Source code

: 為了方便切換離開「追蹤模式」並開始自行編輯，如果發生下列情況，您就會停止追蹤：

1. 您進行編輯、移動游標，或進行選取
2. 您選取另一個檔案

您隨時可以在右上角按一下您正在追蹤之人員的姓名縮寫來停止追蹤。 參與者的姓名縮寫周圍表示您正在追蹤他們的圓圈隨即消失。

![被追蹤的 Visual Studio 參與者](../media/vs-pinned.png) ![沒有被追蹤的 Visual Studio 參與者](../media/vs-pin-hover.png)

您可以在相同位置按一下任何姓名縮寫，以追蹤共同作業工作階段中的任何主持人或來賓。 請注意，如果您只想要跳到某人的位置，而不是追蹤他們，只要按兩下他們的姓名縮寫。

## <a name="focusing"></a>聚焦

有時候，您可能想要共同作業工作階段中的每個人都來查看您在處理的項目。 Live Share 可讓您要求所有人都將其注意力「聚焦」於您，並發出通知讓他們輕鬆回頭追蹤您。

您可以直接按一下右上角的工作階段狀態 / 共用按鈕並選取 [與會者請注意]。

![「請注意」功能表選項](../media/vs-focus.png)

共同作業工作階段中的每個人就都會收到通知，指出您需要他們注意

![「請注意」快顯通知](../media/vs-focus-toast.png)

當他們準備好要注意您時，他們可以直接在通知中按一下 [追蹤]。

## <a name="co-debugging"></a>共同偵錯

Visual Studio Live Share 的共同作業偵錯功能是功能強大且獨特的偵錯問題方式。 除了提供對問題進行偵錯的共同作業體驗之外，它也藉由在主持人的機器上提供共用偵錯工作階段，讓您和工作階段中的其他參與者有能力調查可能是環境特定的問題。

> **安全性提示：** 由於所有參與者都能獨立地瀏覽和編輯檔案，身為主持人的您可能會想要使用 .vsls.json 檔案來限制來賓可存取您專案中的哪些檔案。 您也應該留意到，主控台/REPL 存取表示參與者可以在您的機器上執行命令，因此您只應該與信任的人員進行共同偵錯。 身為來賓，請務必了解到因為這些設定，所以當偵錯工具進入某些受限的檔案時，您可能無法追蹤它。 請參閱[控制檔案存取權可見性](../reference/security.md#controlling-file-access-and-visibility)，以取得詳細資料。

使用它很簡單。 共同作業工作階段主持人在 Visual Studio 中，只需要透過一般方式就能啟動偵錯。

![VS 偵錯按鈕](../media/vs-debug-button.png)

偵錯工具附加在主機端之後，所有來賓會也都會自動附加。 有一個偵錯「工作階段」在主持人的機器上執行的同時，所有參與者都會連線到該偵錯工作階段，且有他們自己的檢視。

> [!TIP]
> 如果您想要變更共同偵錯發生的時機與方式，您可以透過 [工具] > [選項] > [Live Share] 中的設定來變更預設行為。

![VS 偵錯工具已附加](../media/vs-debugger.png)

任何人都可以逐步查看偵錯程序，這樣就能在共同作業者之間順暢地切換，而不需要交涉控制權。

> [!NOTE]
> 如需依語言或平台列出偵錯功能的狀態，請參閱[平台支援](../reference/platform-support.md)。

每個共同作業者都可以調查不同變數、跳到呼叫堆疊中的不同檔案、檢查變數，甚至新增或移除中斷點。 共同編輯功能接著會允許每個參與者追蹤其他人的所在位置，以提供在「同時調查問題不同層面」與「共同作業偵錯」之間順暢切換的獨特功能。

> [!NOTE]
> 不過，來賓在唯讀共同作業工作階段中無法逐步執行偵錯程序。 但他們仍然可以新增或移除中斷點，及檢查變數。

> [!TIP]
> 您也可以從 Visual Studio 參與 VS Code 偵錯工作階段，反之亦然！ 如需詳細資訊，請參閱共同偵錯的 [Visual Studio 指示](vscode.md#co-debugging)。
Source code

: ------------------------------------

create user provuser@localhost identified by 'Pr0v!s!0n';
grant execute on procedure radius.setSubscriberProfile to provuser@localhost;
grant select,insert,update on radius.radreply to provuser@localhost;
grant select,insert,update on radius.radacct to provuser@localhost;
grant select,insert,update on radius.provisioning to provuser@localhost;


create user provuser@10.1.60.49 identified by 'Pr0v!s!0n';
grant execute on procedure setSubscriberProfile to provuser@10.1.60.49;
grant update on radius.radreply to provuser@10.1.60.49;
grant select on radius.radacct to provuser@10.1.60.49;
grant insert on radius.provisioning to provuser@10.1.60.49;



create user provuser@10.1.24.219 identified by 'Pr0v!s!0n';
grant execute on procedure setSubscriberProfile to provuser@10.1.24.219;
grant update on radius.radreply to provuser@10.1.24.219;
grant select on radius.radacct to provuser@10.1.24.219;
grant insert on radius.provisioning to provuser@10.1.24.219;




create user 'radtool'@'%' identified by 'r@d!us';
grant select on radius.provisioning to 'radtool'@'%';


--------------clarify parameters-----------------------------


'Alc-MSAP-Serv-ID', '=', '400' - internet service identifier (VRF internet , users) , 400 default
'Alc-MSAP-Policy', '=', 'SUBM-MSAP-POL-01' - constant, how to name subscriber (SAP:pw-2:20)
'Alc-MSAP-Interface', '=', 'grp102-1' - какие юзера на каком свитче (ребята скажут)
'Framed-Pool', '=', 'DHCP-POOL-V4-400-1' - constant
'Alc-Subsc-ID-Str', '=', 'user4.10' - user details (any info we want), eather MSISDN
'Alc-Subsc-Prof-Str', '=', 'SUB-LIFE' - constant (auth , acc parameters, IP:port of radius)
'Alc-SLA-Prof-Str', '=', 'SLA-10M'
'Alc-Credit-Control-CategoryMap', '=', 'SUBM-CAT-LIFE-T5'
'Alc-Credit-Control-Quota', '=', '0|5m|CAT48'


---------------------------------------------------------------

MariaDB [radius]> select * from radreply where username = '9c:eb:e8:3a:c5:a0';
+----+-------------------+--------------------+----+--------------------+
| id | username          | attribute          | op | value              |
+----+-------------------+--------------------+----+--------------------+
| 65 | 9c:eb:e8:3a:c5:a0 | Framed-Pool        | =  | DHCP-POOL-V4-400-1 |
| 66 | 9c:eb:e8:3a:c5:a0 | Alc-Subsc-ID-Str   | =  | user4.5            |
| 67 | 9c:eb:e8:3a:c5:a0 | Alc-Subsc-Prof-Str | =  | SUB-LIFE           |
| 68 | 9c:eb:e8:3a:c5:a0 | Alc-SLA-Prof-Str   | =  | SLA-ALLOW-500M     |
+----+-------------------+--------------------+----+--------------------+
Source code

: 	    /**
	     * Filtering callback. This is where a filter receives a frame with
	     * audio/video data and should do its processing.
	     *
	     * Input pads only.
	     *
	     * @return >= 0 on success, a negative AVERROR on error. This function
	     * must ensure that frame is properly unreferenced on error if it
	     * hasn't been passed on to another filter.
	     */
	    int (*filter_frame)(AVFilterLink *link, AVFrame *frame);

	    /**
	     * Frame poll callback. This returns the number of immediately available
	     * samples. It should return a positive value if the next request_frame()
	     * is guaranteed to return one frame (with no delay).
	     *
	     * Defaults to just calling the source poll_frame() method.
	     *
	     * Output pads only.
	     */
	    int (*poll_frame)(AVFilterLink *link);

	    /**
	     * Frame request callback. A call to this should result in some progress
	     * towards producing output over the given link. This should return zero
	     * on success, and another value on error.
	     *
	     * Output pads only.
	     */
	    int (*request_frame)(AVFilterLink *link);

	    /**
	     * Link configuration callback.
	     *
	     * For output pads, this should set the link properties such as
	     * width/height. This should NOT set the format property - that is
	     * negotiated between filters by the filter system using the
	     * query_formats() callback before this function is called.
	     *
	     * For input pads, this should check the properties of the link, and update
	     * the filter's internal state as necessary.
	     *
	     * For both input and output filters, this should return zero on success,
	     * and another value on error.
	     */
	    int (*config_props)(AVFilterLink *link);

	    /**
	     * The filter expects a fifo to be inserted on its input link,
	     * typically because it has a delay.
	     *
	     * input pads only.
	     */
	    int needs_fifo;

ABOUT THIS EXERCISE:
Only the number is wanted: how many lines in the listing hold "radacct"?

RESULT OF THE TASK:
3